Having come from behind twice, following a Cristiano Ronaldo brace, Spain was leading their Iberian rivals 3-2 and looked likely to take three points in their opening World Cup group game as the minutes ticked down to full-time.
Then Spanish defender Gerard Pique clattered into the Real Madrid superstar on the edge of the box to concede a free-kick.
Ronaldo picked himself up and went in search of the ball. Placing it down in position, he strode a few steps back and took up his customary stance; legs wide, arms tense, body rigid, breathing in and out hard.
Portuguese fans both in the stadium and back home held their collective breath. The tension was palpable.
He couldn’t could he?
With a swish off his right boot, the ball sailed past the leaping Spanish wall, past David de Gea who was rooted to the spot.
Like the rest of us, De Gea could only stare as the ball flew into the top corner and rippled the net.

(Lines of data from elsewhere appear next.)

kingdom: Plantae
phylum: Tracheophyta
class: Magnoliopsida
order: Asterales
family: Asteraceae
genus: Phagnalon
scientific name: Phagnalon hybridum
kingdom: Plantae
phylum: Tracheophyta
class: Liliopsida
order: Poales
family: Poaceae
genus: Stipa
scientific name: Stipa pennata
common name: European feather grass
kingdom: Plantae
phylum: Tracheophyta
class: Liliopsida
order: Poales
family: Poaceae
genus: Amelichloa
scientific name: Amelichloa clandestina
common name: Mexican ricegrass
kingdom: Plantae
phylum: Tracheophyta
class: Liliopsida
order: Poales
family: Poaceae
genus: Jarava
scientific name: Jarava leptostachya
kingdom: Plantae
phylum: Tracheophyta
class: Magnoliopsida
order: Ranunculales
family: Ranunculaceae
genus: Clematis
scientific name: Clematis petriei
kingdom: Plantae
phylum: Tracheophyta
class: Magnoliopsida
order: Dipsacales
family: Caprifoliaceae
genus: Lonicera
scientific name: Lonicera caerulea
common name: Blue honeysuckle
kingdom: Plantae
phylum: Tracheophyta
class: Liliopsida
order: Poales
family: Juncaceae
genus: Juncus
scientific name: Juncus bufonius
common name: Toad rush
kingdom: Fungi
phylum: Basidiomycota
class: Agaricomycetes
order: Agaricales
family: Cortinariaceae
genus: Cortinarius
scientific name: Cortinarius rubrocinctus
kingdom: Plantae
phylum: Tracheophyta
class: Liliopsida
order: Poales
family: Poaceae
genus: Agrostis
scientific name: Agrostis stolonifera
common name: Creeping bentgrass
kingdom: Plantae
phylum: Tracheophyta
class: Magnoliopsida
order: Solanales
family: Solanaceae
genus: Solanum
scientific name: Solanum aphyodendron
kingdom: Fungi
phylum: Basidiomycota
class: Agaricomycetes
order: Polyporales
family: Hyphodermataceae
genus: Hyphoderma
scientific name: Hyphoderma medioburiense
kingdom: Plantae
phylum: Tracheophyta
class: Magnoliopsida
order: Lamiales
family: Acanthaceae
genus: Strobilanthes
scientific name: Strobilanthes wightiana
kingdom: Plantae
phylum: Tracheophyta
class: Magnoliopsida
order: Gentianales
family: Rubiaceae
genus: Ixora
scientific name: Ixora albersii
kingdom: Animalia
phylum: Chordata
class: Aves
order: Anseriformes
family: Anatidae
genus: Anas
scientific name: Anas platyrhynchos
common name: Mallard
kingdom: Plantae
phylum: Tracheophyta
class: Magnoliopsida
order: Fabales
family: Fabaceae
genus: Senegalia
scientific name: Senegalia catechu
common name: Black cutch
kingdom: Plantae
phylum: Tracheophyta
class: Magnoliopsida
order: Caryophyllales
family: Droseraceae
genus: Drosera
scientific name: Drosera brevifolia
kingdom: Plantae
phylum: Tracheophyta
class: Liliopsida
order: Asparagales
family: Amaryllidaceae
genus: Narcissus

This was football’s answer’s to art, this was a masterpiece, the expected unexpected from a player who never fails to deliver on the big occasion.
As Ronaldo spiraled away to celebrate, his teammates following in his wake, fans in the stadium and around the world were jubilant, the Spaniards hung their heads in disappointment.
This is what the World Cup is all about; the world’s biggest of players performing on the big stage.
And no one captured all of these emotions better than commentator Nuno Matos for Portuguese radio station Antena 1.
You can hear all the tension, joy, bewilderment and ecstasy in Matos’ voice. Above all you can hear the relief as Matos repeatedly screams “Obrigado” (“thank you”).
The symphony of sound Ronaldo’s drama deserved. The symphony of sound to bring a smile to any soccer fan’s face.